I have the fortunate opportunity to work with many different diagnoses in my clinic. While my heart will always be in the shoulder and upper extremity (and thus so is my caseload), I would consider the hip a close cousin to the shoulder and thus is a close second on my list of favorite things to treat. Today we discuss the information I take into account when treating nearly any hip condition- from hip arthroscopy, impingement, osteoarthritis, to gluteal repairs.
Dozens of studies on the electromyographical (EMG) activity of various muscles in the body have been published in recent years, and the nerd in me finds it all fascinating. From this EMG research, we can identify a muscle's "maximal volitional isometric contraction" (MVIC), a percentage of a muscle's 1 rep max (1RM). This research can show us how hard a muscle is working relative to its potential and in comparison to other muscle groups around it during a single movement. EMG activity is typically gathered through live wire or surface electrodes- something I'm grateful that someone else volunteers to do!
Below you will find our current evidence for gluteus maximus, gluteus medius, and hamstring with various exercises. Undoubtedly, there is more evidence here on gluteus medius activation and the remainder regarding hamstring, iliopsoas, and TFL recruitment exists out there, but this should help get you started...
How I use this information varies. I use NMES on the gluteus medius a lot in the initial phases of rehab. I typically progress a patient from low to moderate to high MVIC relatively quickly because I know that the NMES is firing the muscle during the movement I have the patient perform. When we transition away from NMES, I drop the MVIC back down until the patient's own voluntary muscle memory kicks in more efficiently (one might say I have trust issues...). For a patient with hip impingement, I want to emphasize pelvic control, and then increase the gluteal to iliopsoas ratio. For a gluteal tendon repair, I completely avoid the higher MVIC activities until appropriate healing has happened- but this research tells me what I CAN do in the meantime. Furthermore, if someone is a "Master Cheater", I can pick exercises that target the muscle they don't use and minimize their compensation with another muscles (ie. hamstring versus gluteus maximus recruitment, or gluteus medius versus TFL).
In the shoulder, exercises with 0-15% MVIC are considered passive range of motion (ROM), 16-21% are active-assisted ROM, 22-29% are active ROM, and 30-49% are resisted/strengthening. We don't currently have a consensus on this to translate for the hip. However, some studies categorize exercises into low (0% to 20%), moderate (21% to 40%), high (41% to 60%), and very high (> 61%). Nonetheless, we can still use this information to make educated decisions about the activities we're giving our patients at a particular point & time. And obviously, these numbers will fluctuate with added resistance/weight.

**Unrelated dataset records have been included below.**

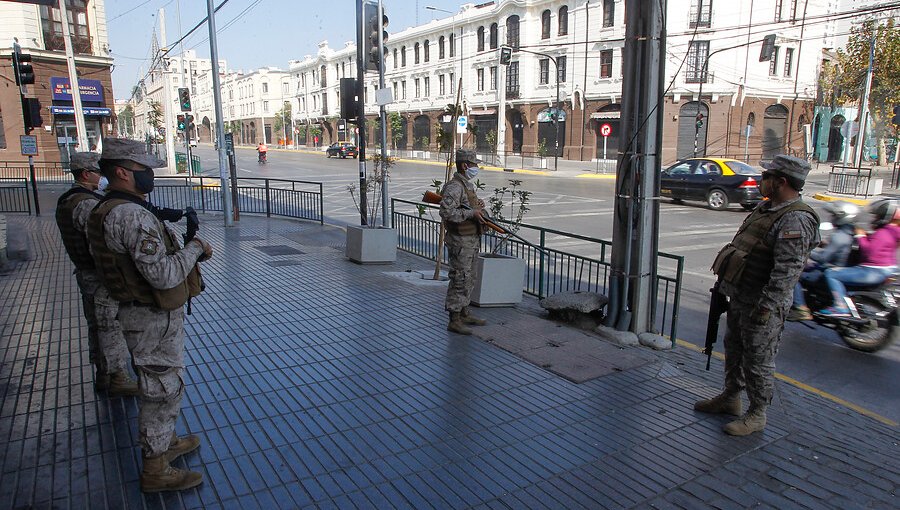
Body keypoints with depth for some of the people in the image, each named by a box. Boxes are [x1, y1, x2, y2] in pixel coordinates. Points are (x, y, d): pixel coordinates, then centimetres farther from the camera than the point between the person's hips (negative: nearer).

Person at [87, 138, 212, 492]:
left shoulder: (107, 211, 9)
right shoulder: (132, 215, -26)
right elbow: (164, 275, -31)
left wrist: (189, 251, 5)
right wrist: (194, 248, -16)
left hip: (145, 313, 10)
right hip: (155, 319, -10)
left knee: (162, 385, 25)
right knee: (163, 390, 3)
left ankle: (164, 442, 43)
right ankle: (155, 470, 18)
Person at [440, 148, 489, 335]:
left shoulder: (468, 185, 15)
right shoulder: (455, 186, -17)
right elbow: (447, 212, -28)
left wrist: (478, 205, 8)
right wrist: (471, 213, -23)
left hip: (471, 241, 10)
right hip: (460, 242, -10)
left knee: (469, 280, 18)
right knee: (460, 281, -5)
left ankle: (465, 314, 30)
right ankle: (454, 321, 2)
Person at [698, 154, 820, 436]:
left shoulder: (795, 220, -21)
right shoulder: (766, 208, 10)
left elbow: (787, 270, -27)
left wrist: (765, 307, -28)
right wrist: (724, 281, 21)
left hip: (763, 304, -10)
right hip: (739, 297, 10)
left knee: (758, 360, 3)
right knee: (734, 349, 21)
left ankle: (757, 415, 19)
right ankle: (730, 397, 38)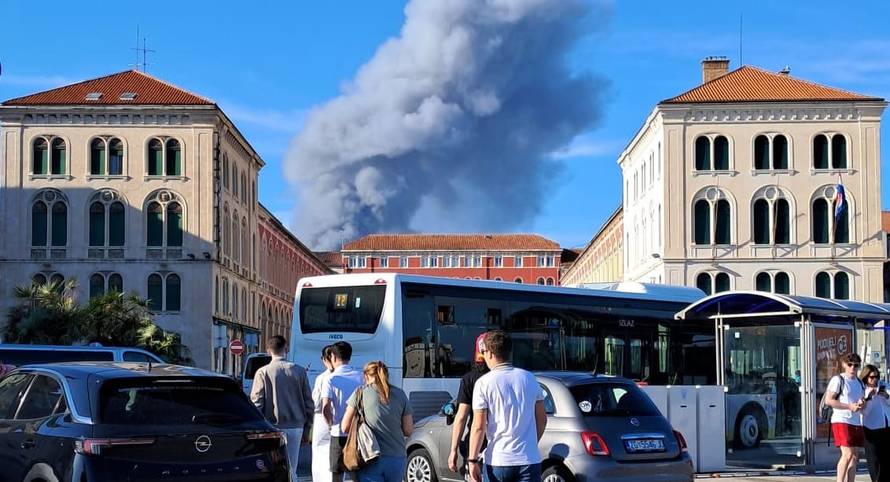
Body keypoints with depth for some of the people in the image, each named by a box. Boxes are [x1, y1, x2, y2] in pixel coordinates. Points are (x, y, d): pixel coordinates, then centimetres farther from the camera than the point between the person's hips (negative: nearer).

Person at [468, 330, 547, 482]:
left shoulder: (484, 383, -7)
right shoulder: (529, 379, 6)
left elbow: (478, 427, -10)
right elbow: (542, 419, 12)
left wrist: (472, 460, -4)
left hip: (497, 460, -2)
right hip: (529, 459, 3)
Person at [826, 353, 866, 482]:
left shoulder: (859, 383, 19)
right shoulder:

Disclaimer: any activity progression should be based on the patient's appropriate performance and tolerance of the activity; EMG research is merely another tool to guide our decision-making.
References:
1. Ebert JR, et al. A Systematic Review of Rehabilitation to Progressively Load the Gluteus Medius. J Sport Rehabil. 2017 Sep;26(5):418-436
2. McCurdy K, et al. Gluteus Maximus and Hamstring Activation During Selected Weight-Bearing Resistance Exercises. J Strength Cond Res. 2018 Mar;32(3):594-601
3. Hartman JP, et al. Electromyographic analysis of gluteus maximus and hamstring activity during the supine resisted hip extension exercise versus supine unilateral bridge to neutral. Physiother Theory Pract. 2017 Feb;33(2):124-130.
4. Haverkamp R, et al . Building A Better Gluteal Bridge: Electromyographic Analysis of Hip Muscle Activity During Modified Single Leg Bridges. Int J Sports Phys Ther. 2017 Aug;12(4):543-549.
5. Contreras B, et al. A Comparison of Gluteus Maximus, Biceps Femoris and Vastus Lateralis Electromyography Amplitude in the Parallel, Full, and Front Squat Variations in Resistance-Trained Females. J Appl Biomech. 2016 Feb;32(1):16-22.
6. Distefano LJ, et al. Gluteal muscle activtion during common therapeutic exercises. J Orthop Sports Phys Ther. 2009 Jul;39(7):532-40. 7. Boren K, et al. Electromyographic analysis of gluteus medius and gluteus maximus during rehabilitation exercises. Int J Sports Phys Ther. 2011 Sep;6(3):206-23. 8. Macadam P, et al. An Examination of the Gluteal Muscle Activity Associated with Dynamic Hip Abduction and Hip External Rotation Exercise: A Systematic Review. Int J Sports Phys Ther. 2015 Oct;10(5):573-91.